Saved entries:
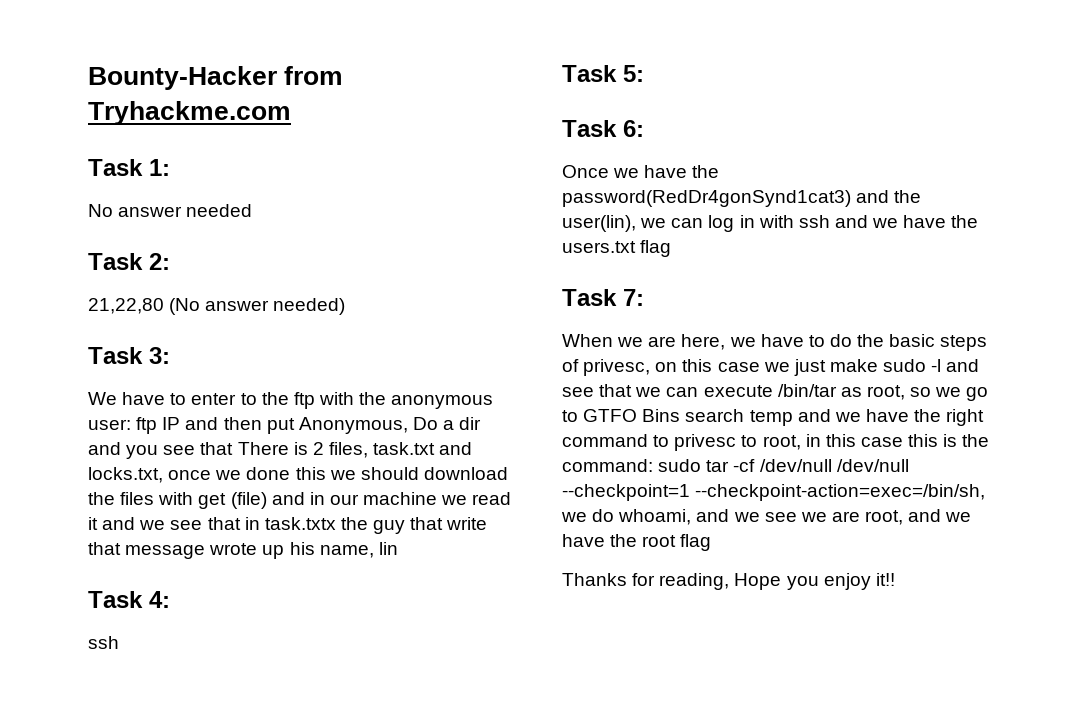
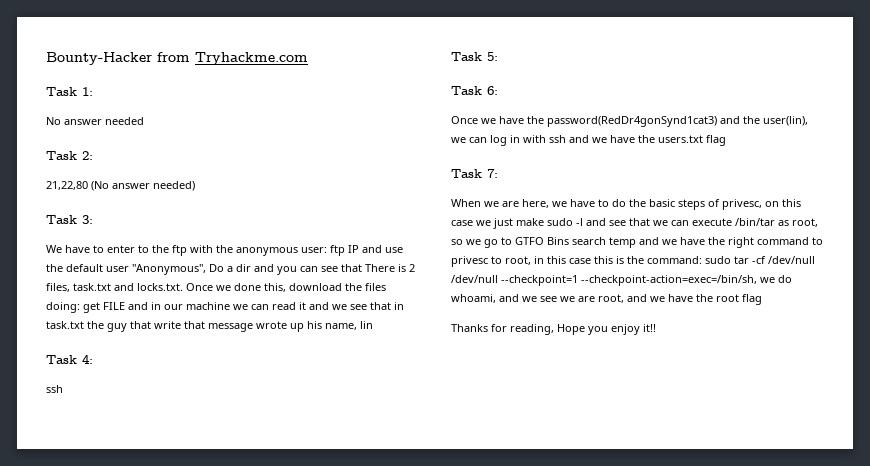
[223,417,408,434] then put Anonymous, -> [385,247,403,253] [46,264,206,275] use the default user "Anonymous",
(159, 452) none -> [300,266,318,272] can
[88,467,508,483] [88,492,267,509] locks.txt, once we done this we should download the files with get (file) -> [137,283,386,292] [46,302,125,313] locks.txt. Once we done this, download the files doing: get FILE
(468, 500) none -> [251,304,269,310] can
[264,517,336,530] task.txtx -> [46,321,84,329] task.txt

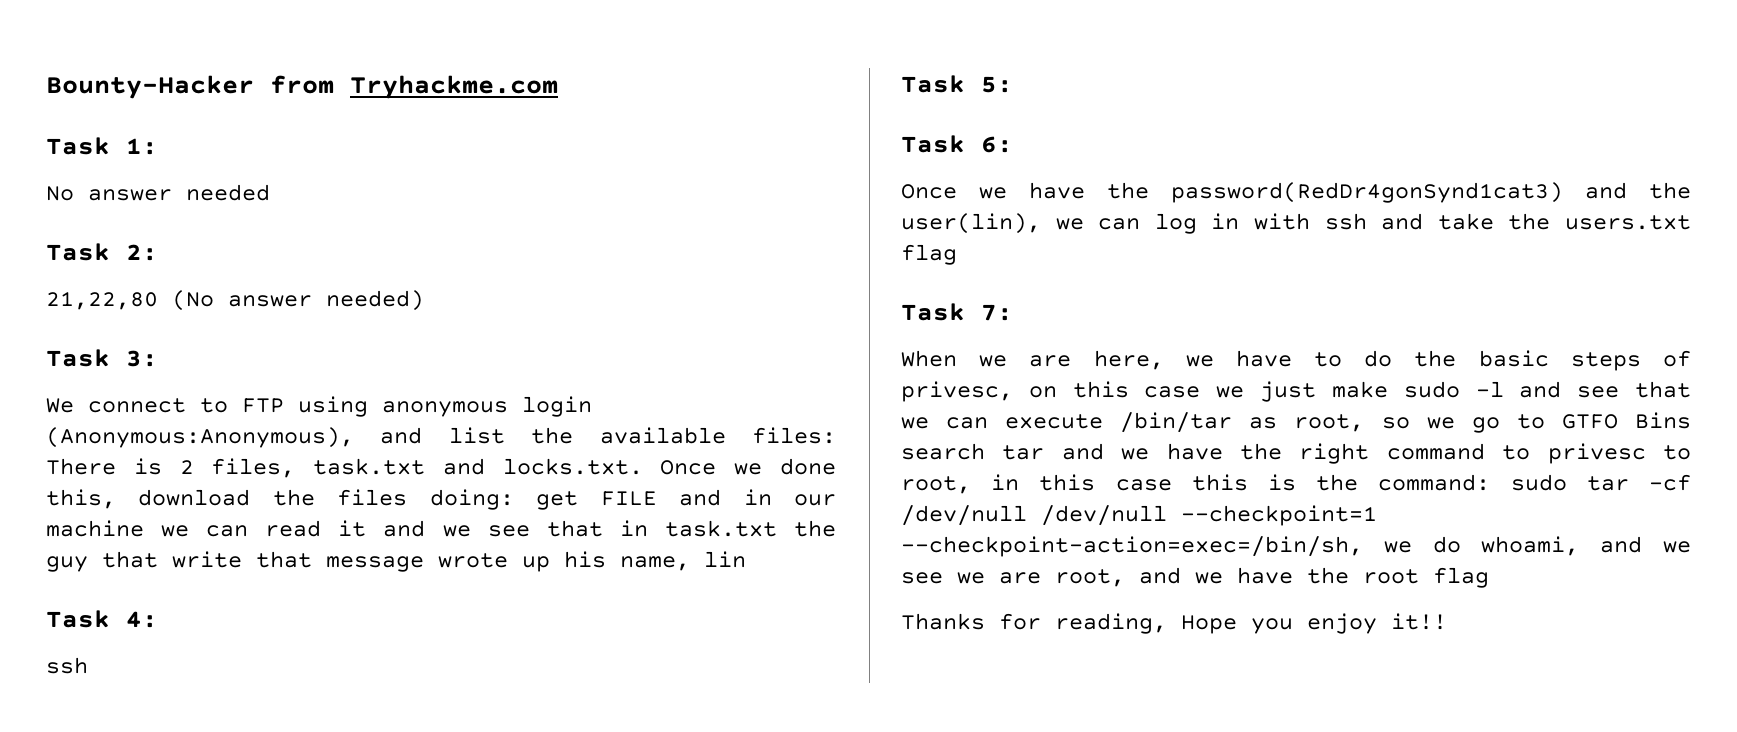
[65,245,403,256] [46,264,362,275] have to enter to the ftp with the anonymous user: ftp IP and use the default user "Anonymous", Do a dir and you can see that -> [88,396,592,417] [46,427,836,448] connect to FTP using anonymous login (Anonymous:Anonymous), and list the available files:
[592,135,635,143] we have -> [1437,213,1494,230] take
[609,237,636,248] temp -> [1002,445,1045,460] tar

Your instructions
Please give back the data above word for word, with no pictures included.

Exercise output
[223,417,408,434] then put Anonymous, -> [385,247,403,253] [46,264,206,275] use the default user "Anonymous",
(159, 452) none -> [300,266,318,272] can
[88,467,508,483] [88,492,267,509] locks.txt, once we done this we should download the files with get (file) -> [137,283,386,292] [46,302,125,313] locks.txt. Once we done this, download the files doing: get FILE
(468, 500) none -> [251,304,269,310] can
[264,517,336,530] task.txtx -> [46,321,84,329] task.txt

[65,245,403,256] [46,264,362,275] have to enter to the ftp with the anonymous user: ftp IP and use the default user "Anonymous", Do a dir and you can see that -> [88,396,592,417] [46,427,836,448] connect to FTP using anonymous login (Anonymous:Anonymous), and list the available files:
[592,135,635,143] we have -> [1437,213,1494,230] take
[609,237,636,248] temp -> [1002,445,1045,460] tar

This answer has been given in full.